(Records for this exercise)

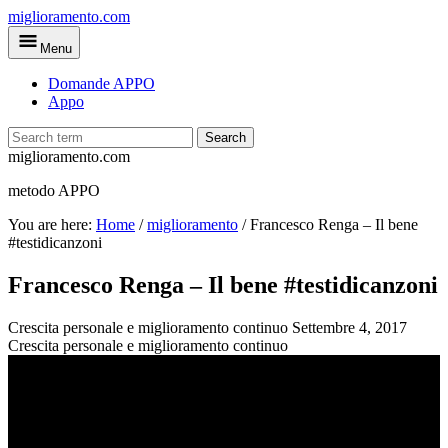
Skip
miglioramento.com
to
Menu
main
content
Domande APPO
Appo
Search
miglioramento.com
metodo APPO
You are here:
Home
/
miglioramento
/
Francesco Renga – Il bene
#testidicanzoni
Francesco Renga – Il bene #testidicanzoni
Crescita personale e miglioramento continuo
Settembre 4, 2017
Crescita personale e miglioramento continuo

(End Records for this exercise)

# What is needed
Please set down every line of the data above word for word, leaving out the pictures.

# Result of this task
Skip
miglioramento.com
to
Menu
main
content
Domande APPO
Appo
Search
miglioramento.com
metodo APPO
You are here:
Home
/
miglioramento
/
Francesco Renga – Il bene
#testidicanzoni
Francesco Renga – Il bene #testidicanzoni
Crescita personale e miglioramento continuo
Settembre 4, 2017
Crescita personale e miglioramento continuo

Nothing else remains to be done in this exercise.